### [Exercise directions]
Your answer must be an exact copy of the data, without any pictures.
________________________
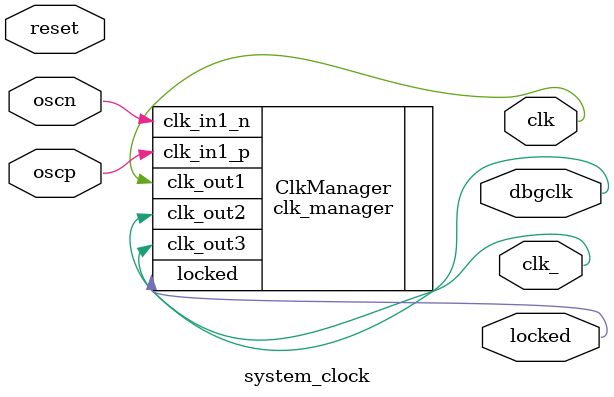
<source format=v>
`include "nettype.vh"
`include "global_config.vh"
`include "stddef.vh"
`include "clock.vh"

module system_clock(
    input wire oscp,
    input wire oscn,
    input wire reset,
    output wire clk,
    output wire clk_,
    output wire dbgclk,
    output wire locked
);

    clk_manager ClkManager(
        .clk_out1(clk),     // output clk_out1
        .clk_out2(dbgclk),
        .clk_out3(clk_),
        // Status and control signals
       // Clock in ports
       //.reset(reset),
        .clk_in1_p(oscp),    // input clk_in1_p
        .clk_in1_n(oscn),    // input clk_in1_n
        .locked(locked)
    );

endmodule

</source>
________________________
### [Reply to the task]
<source format=v>
`include "nettype.vh"
`include "global_config.vh"
`include "stddef.vh"
`include "clock.vh"

module system_clock(
    input wire oscp,
    input wire oscn,
    input wire reset,
    output wire clk,
    output wire clk_,
    output wire dbgclk,
    output wire locked
);

    clk_manager ClkManager(
        .clk_out1(clk),     // output clk_out1
        .clk_out2(dbgclk),
        .clk_out3(clk_),
        // Status and control signals
       // Clock in ports
       //.reset(reset),
        .clk_in1_p(oscp),    // input clk_in1_p
        .clk_in1_n(oscn),    // input clk_in1_n
        .locked(locked)
    );

endmodule

</source>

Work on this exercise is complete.